╭─ Provided records

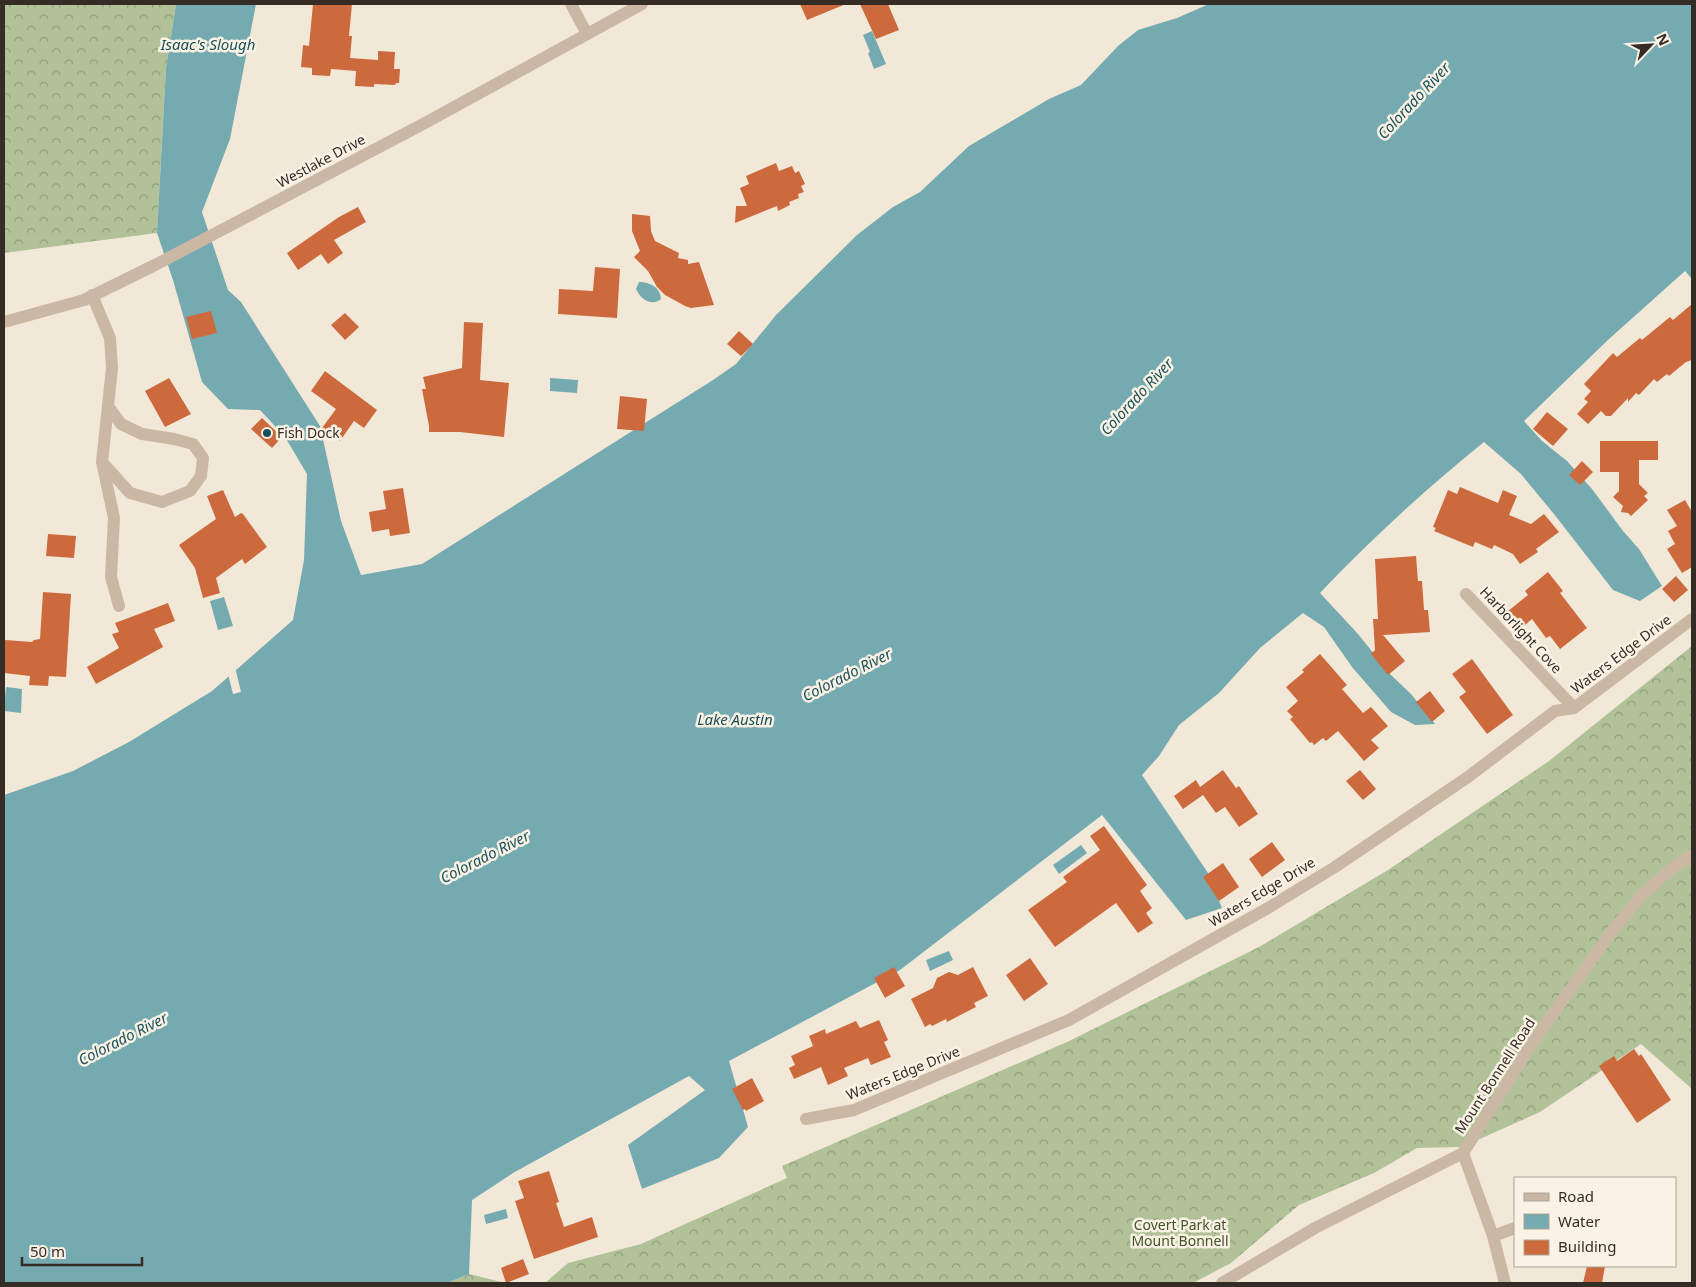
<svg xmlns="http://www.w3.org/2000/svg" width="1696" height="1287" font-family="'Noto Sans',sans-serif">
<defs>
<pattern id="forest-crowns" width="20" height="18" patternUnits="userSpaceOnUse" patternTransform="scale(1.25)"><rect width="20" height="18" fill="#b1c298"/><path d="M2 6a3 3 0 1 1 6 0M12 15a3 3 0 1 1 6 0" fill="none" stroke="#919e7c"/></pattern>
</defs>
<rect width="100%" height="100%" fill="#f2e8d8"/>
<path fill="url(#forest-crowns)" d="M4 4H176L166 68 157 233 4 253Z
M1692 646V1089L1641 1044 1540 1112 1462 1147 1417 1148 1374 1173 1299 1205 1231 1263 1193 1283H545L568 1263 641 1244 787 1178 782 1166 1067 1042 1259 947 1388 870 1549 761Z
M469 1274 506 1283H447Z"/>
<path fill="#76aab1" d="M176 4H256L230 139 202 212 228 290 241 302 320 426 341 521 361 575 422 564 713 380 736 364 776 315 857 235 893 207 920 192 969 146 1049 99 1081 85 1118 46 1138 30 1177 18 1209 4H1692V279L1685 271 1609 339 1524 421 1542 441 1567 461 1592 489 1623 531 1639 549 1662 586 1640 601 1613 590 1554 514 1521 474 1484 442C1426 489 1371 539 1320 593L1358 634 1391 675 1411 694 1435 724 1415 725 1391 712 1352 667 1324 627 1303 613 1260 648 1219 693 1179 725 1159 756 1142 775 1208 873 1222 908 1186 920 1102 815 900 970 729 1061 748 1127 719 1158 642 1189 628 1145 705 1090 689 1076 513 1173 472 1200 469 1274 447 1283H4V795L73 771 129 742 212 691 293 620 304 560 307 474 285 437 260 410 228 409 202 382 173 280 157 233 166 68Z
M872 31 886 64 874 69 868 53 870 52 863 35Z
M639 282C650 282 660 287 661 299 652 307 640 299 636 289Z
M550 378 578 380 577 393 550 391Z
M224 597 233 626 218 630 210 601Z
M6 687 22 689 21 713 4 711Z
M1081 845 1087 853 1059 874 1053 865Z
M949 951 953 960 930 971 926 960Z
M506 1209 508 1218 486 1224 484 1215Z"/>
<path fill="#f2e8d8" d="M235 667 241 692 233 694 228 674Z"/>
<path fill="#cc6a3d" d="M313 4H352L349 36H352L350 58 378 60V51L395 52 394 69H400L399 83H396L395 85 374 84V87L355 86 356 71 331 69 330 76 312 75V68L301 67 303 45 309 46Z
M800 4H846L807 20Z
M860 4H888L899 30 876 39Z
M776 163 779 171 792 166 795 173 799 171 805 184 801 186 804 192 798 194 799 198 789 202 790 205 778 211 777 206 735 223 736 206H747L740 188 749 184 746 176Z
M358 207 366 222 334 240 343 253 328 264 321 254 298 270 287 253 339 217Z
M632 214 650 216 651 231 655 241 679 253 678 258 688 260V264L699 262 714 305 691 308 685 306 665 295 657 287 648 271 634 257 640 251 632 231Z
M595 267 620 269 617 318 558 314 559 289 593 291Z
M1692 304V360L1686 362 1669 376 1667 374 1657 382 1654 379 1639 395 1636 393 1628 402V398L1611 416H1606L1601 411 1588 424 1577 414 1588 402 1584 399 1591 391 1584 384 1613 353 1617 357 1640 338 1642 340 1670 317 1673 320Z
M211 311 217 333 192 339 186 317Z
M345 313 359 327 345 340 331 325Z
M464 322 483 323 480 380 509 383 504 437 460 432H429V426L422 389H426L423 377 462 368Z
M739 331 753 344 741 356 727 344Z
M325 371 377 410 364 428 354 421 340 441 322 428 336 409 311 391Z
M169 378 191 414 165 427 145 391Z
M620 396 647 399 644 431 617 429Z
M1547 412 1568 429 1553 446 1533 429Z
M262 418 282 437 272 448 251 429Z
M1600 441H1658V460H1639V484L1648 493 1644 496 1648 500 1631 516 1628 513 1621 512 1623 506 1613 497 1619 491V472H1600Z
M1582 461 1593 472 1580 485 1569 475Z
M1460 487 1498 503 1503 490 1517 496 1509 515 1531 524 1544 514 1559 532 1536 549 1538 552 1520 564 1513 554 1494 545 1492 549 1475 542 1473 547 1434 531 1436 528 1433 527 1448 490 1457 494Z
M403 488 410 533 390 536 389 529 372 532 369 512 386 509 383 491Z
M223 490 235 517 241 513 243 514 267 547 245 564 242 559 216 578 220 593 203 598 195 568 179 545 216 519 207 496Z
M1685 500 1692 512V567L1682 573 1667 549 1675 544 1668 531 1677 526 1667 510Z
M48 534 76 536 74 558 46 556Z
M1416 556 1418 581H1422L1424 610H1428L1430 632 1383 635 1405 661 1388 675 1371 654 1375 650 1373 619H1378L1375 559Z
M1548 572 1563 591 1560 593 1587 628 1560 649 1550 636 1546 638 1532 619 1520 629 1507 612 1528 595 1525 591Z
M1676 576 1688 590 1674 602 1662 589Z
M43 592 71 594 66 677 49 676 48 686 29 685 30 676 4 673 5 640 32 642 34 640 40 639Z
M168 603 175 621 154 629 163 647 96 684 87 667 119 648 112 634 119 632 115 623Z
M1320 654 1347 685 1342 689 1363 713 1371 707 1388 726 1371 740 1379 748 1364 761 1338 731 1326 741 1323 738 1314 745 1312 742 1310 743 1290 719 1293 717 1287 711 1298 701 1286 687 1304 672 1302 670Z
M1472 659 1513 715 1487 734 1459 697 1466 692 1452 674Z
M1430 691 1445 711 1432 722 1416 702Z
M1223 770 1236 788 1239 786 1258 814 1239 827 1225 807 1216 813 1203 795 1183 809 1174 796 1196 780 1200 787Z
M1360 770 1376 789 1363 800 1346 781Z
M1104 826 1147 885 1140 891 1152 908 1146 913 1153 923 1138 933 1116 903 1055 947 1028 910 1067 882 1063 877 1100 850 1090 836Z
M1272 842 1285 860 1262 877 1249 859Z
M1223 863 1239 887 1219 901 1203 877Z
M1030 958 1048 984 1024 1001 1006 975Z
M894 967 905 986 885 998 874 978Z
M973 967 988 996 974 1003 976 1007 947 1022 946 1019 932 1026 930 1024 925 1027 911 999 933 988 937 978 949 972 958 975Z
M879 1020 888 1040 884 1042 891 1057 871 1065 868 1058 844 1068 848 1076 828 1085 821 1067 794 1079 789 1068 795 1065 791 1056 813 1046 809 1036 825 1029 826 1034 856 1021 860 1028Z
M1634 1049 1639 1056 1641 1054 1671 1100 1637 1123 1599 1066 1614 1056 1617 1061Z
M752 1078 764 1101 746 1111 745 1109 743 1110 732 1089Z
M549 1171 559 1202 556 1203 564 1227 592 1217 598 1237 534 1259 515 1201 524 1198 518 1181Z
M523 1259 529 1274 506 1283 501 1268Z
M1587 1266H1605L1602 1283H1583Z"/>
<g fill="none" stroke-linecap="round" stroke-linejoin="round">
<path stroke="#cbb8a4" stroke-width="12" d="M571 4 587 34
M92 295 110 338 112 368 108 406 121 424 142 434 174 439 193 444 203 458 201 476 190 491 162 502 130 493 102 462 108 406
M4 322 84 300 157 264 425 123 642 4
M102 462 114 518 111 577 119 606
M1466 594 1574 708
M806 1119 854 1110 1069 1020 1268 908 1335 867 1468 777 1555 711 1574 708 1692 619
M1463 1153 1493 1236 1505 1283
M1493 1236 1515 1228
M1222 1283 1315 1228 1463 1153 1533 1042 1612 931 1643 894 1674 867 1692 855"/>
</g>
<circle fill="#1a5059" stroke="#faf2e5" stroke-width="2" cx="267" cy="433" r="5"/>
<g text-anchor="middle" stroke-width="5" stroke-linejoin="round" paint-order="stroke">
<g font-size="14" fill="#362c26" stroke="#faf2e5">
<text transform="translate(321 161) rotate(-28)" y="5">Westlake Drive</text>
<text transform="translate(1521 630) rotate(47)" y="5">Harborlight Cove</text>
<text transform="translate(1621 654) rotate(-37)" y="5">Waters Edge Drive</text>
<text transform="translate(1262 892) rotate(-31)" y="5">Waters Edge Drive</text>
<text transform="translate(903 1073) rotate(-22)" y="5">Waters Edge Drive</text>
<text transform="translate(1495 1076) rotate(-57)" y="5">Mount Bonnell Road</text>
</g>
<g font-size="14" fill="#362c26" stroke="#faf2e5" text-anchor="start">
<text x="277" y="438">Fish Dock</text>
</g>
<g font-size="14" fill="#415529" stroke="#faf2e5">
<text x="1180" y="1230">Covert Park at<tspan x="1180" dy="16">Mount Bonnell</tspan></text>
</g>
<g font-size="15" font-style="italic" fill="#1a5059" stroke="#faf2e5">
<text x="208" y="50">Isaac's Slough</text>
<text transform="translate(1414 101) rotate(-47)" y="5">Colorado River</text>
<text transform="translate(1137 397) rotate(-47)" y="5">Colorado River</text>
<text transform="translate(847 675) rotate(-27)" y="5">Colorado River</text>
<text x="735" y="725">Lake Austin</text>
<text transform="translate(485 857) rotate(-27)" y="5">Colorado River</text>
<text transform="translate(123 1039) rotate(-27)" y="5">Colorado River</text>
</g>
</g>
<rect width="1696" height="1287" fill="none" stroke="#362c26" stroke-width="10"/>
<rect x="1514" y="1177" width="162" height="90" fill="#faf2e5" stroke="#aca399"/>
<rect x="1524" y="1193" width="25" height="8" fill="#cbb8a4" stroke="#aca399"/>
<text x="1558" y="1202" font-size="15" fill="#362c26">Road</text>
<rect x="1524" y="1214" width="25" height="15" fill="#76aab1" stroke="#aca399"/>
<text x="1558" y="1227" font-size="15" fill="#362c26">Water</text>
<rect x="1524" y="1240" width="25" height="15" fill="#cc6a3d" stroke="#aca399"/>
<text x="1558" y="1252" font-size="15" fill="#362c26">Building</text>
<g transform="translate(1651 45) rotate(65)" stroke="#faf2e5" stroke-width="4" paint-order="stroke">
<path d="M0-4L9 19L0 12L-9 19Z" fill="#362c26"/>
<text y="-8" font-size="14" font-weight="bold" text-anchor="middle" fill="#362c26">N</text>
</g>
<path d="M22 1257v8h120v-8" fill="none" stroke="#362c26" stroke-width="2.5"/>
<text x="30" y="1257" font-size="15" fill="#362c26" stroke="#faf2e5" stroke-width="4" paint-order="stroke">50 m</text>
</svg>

╰─

__What is being asked__
Go line by line through the data and copy any that contain "linejoin".

__Response to this exercise__
<g fill="none" stroke-linecap="round" stroke-linejoin="round">
<g text-anchor="middle" stroke-width="5" stroke-linejoin="round" paint-order="stroke">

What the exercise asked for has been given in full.